Sunday, August 12, 2012

Make a Stink

I can almost smell you from here...

   Nineteenth Sunday in Ordinary Time   B 

There was a couple at the 4:00pm Mass yesterday—
they were there last Saturday, too—
that I only see at this time of year.
(They belong to another nearby parish.)
Even if I didn’t already know them personally,
even if they weren’t wearing
their bright red “Eat at Joe-Joe’s” T-shirts,
I would still have known that they were at Mass
while on break from working at a food stand
down at the Franklin County Fair.
How would I have known?
Because I could smell it!
The distinct aroma of fair food—
from sausage to cotton candy to fried dough—
just tends to cling to you.

Saint Paul writes to the Ephesians:
Christ loved us and handed himself over for us
as a sacrificial offering to God for a fragrant aroma.

Part of the great beauty of Catholic worship—
the divine wisdom of the Church’s sacramental system—
is that it takes into account the whole person.
The liturgy is not merely an intellectual pursuit:
a matter of absorbing words and concepts,
and then turning them over in our minds.
No, as we sang in the psalm:
we’re here to “taste and see” the Lord’s goodness—
to partake of a feast for all the senses.
Oh, our communion with God is spiritual, to be sure,
but it comes to us in the form of bodily food:
the taste of wheat as we eat the Bread of Life.
Sight comes into play as we see
the flicker of candles, the color and fold of vestments,
images in statue and stained glass.
We also hear words and music and silence.
We touch the hands of our neighbors in peace,
and even daringly reach out to touch the very Body of Christ.
But smell?  That’s a sense we don’t often take into account…
…and yet even our noses come into play liturgically.




When Saint Paul writes
of the “fragrant aroma” of Christ’s sacrifice,
he’s probably calling to mind 
the huge amounts of incense
used in the Jerusalem temple.
(In the temple, 
the priests burned incense by the shovelful;
I get complaints when I use just a teaspoon!)
Christ’s self-offering in love 
to God on our behalf
should be understood to rise to the Father
like a billowing cloud 
of sweet-smelling smoke.
We aren’t simply to keep burning incense;
we are to imitate 
the pure and pleasing sacrifice it signifies.
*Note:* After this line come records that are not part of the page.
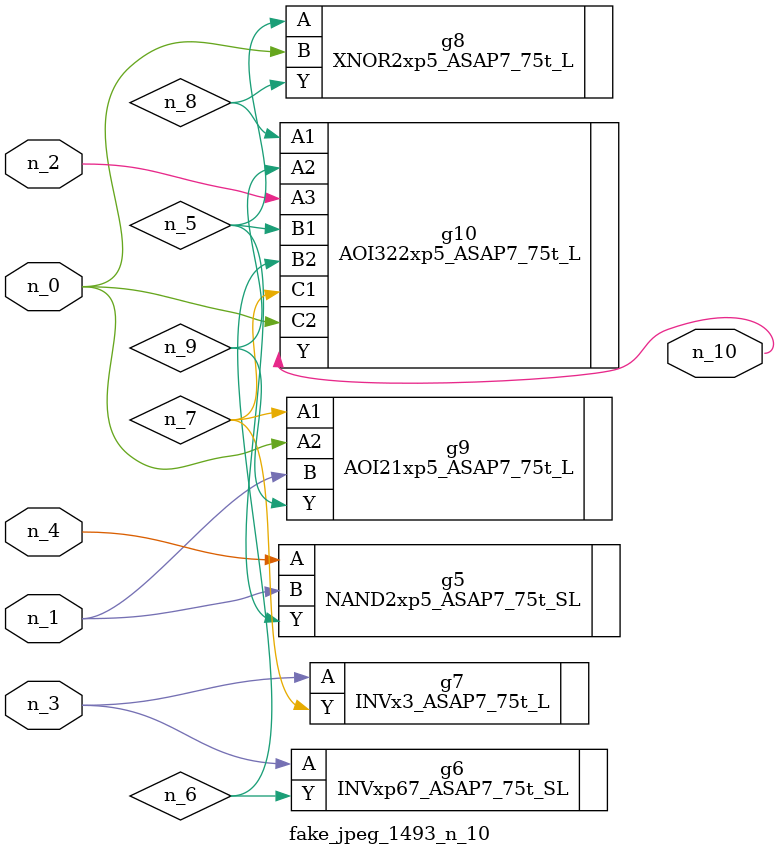
<source format=v>
module fake_jpeg_1493_n_10 (n_3, n_2, n_1, n_0, n_4, n_10);

input n_3;
input n_2;
input n_1;
input n_0;
input n_4;

output n_10;

wire n_8;
wire n_9;
wire n_6;
wire n_5;
wire n_7;

NAND2xp5_ASAP7_75t_SL g5 ( 
.A(n_4),
.B(n_1),
.Y(n_5)
);

INVxp67_ASAP7_75t_SL g6 ( 
.A(n_3),
.Y(n_6)
);

INVx3_ASAP7_75t_L g7 ( 
.A(n_3),
.Y(n_7)
);

XNOR2xp5_ASAP7_75t_L g8 ( 
.A(n_5),
.B(n_0),
.Y(n_8)
);

AOI322xp5_ASAP7_75t_L g10 ( 
.A1(n_8),
.A2(n_9),
.A3(n_2),
.B1(n_5),
.B2(n_6),
.C1(n_7),
.C2(n_0),
.Y(n_10)
);

AOI21xp5_ASAP7_75t_L g9 ( 
.A1(n_7),
.A2(n_0),
.B(n_1),
.Y(n_9)
);


endmodule
</source>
The liturgy also gets smelly when we use Sacred Chrism—
one of the Church’s three holy oils,
consecrated by the Bishop and perfumed with balsam.
The Church uses Chrism
in some of its most sacred ceremonies
when someone or something is permanently set aside
to be an image of Christ:
at Baptism; at Confirmation;
in the dedication of a Church or an altar;
twelve years ago today,
my hands were anointed with Sacred Chrism
as I was ordained a priest.

Did you ever have a great aunt who wore too much perfume?
You knew she’d been around, even if you didn’t see her,
simply by sniffing the air.
Or if she gave you a hug, 
the scent would cling to you for hours.
That’s how Chrism is supposed to work!
We Christians—called to be other Christs—
should have an “odor of sanctity” about us:
should be so holy that others can—well—smell it.
That doesn’t mean we are to make a big show
of living our faith in the world.
But if we do as Saint Paul encourages us—
if we remove bitterness, anger, and malice from our midst;
if we are kind, compassionate, and mutually forgiving—
then others will sense—will smell
that there’s something different about us.
And God will smell it, too,
rising up to heaven as a fragrant aroma.

As a priest—as your priest—
my hands have been set aside in a particular way
to carry on the ministry of Christ:
to make of his people, with his people, and for his people
a living sacrifice pleasing to the Father.
Please pray for me that all I lift up in offering with these hands
will be acceptable in the sight of God.



While fair food has a distinct and alluring aroma,
most folks will say that the smell of fresh-baked bread
is one of the most irresistible of all.
It was bread delivered by angels
which strengthened Elijah to overcome his discouragement
and continue on his journey.
It is Jesus—the living bread come down from heaven—
that fortifies us not only to cross the deserts of this passing life,
but to attain to that life which lasts forever.
The Father draws us here—draws us to his Son—
by the smell of this heaven-sent bread.
May the holy aroma of the Eucharist cling to each of us
in a way that stimulates the senses of those around us—
above all, in a way that pleases the very heart of God.


  

1 comment:

Director of Young Adult Ministry said...

Your words carried me back when I was doing the Atkins diet, NO BREAD!! and I would wake up in the middle of the night, for sure that someone had broke into my home and was downstairs baking bread, the aroma literally woke me up! How I hope to have that same longing for Jesus in my life. I never had related the experience to my relationship with God, thanks for giving me something to meditate on.